__What to work on__
**1)** According to the text on pattern behaviors, what two operations are defined on environments?
**2)** Extend the text on pattern behaviors, picking up right after its final sentence.

LET or_ptrn_beh(first, rest) = \((ok, fail), in, value).[ SEND ((ok, fail'), in, value) TO first CREATE fail' WITH \(in', value').[ SEND ((ok, fail), in, value) TO rest ] ]
If the first pattern does not match, the rest is tried using the original in and value.
Alternative Pattern
The alt_ptrn_beh implements prioritized choice among a list of patterns. It is defined by expansion into instances of or_ptrn_beh and possibly fail_ptrn_beh.
LET alt_ptrn_beh(alt) = ( CASE alt OF NIL : fail_ptrn_beh (first, rest) : or_ptrn_beh(first, NEW alt_ptrn_beh(rest)) last : \msg.[ SEND msg TO last ] END )
And Pattern
The and_ptrn_beh implements sequential matching. The only change here is keeping the semantic value in sync with the input position.
LET and_ptrn_beh(first, rest) = \((ok, fail), in, value).[ SEND ((ok', fail), in, value) TO first CREATE ok' WITH \(in', value').[ SEND ((ok, fail'), in', value') TO rest CREATE fail' WITH \(in', value').[ SEND (in, value) TO fail ] ] ]
If the first pattern matches, the rest is tried using the updated in’ and value’. If the rest fails to match, the original in and value are sent to the fail customer.
Sequence Pattern
The seq_ptrn_beh implements sequential matching against a list of patterns. It is defined by expansion into instances of and_ptrn_beh and possibly zero_ptrn_beh.
LET seq_ptrn_beh(seq) = ( CASE seq OF NIL : zero_ptrn_beh (first, rest) : and_ptrn_beh(first, NEW seq_ptrn_beh(rest)) last : \msg.[ SEND msg TO last ] END )
Sending the following message:
# start = '\t' ' ' '0' '1' SEND src TO NEW start_beh((ok, fail), NEW seq_ptrn_beh( NEW one_ptrn_beh(9), NEW one_ptrn_beh(32), NEW one_ptrn_beh(48), NEW one_ptrn_beh(49) ) )
should produce this output:
#ok, (88, <Actor: id=@next>), 49, NIL
The pattern matched the tab (9), space (32), digit zero (48) and digit one (49) characters, leaving the input at the period (88) character, and produced a semantic value with an accumulator of 49
(the last match) and an empty environment.
Optional Pattern
The opt_ptrn_beh either matches a pattern (advancing the input) or matches nothing (notice that the final ‘|’ alternative is nothing). The definition is a simple expansion.
# opt(grammar) = grammar # | LET opt_ptrn_beh(ptrn) = or_ptrn_beh(ptrn, zero_ptrn)
Semantic Action
Semantic actions are executed when they are “matched” against any input. Like zero_ptrn, they always match successfully and do not consume any input. Their effect is defined as a transformation function on the semantic value, which has the form (acc, env) where acc is the accumulated value and env is an environment for binding variable names to values.
Environment
The environment provides bindings from names to values. We define two operations on environments, binding and lookup.
LET env_bind(env, name, value) = ((name, value), env) LET env_lookup(env, name) = ( CASE env OF (($name, value), _) : value ((_, _), rest) : env_lookup(rest, name) ($name, value) : value _ : ? END )
The env_bind function extends an environment env with a new binding from name to value. The extended environment is the result of evaluating env_bind.

[Items listed in a dataset]

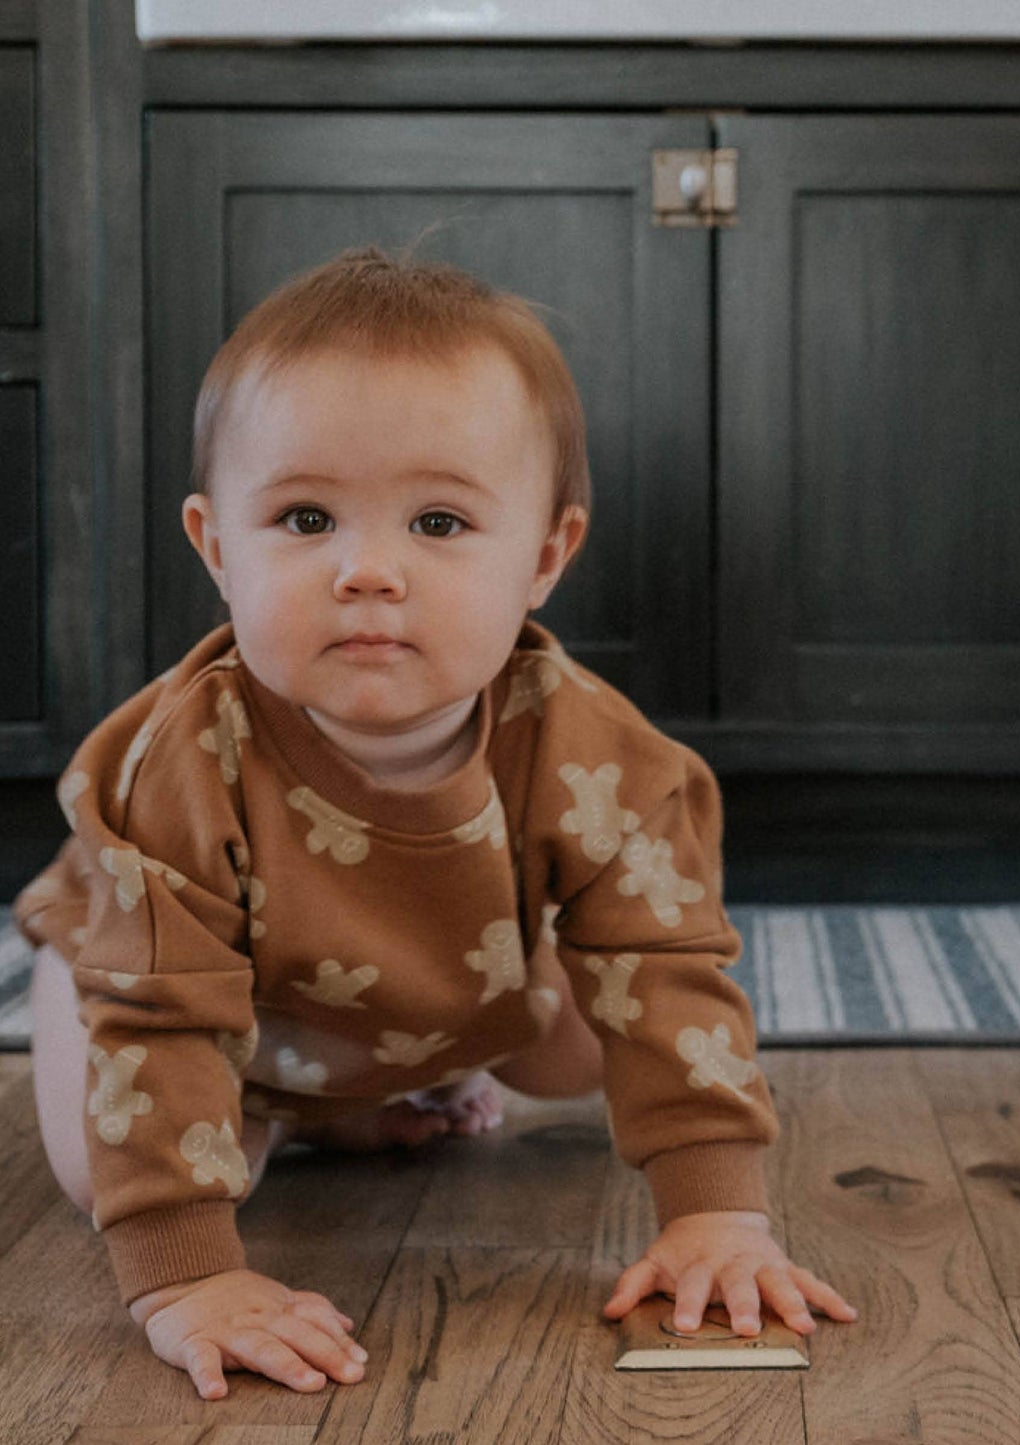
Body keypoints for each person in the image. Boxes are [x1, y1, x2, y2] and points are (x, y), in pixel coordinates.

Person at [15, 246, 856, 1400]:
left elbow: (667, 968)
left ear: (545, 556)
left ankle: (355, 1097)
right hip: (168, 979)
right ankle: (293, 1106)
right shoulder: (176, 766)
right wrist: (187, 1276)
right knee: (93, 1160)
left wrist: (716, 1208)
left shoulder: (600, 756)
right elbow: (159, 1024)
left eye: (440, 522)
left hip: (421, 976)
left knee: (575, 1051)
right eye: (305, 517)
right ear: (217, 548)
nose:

__List of answers__
**1)** Binding and lookup.

**2)**
The env_lookup function searches an environment env for the first binding associated with name. Since bindings are always added to the beginning of the environment, they can hide previous bindings. If no binding is found for name the result is?
, the undefined value.
Expression Pattern
The expr_ptrn_beh is the primitive semantic action. It simply applies a semantic action function to the current semantic value to produce a new semantic value.
LET expr_ptrn_beh(func) = \((ok, fail), in, value).[ SEND (in, func(value)) TO ok ]
When expr_ptrn_beh receives a match request, the semantic action function func is applied to the semantic value. The current input value in and the new semantic value are sent to the success customer ok.
Bind Expression
As noted in the test for seq_ptrn_beh, the accumulated value of a sequence is the value of its final match. We can capture an earlier value by binding it to a name in the environment.
LET bind_expr(name) = \(acc, env).(acc, env_bind(env, name, acc)) LET bind_ptrn_beh(name) = expr_ptrn_beh(bind_expr(name))
The bind_expr is a semantic action function that binds name to the current value of the accumulator acc. The new semantic value consists of the unchanged accumulator and the environment extended with the new binding. We define bind_ptrn_beh as an abbreviation for an expr_ptrn_beh with a bind_expr that binds name, using a now-familiar expansion definition.
Sending the following message:# start = '\t' ' ' :sp '0' '1' SEND src TO NEW start_beh((ok, fail), NEW seq_ptrn_beh( NEW one_ptrn_beh(9), NEW one_ptrn_beh(32), NEW bind_ptrn_beh(#sp), NEW one_ptrn_beh(48), NEW one_ptrn_beh(49) ) )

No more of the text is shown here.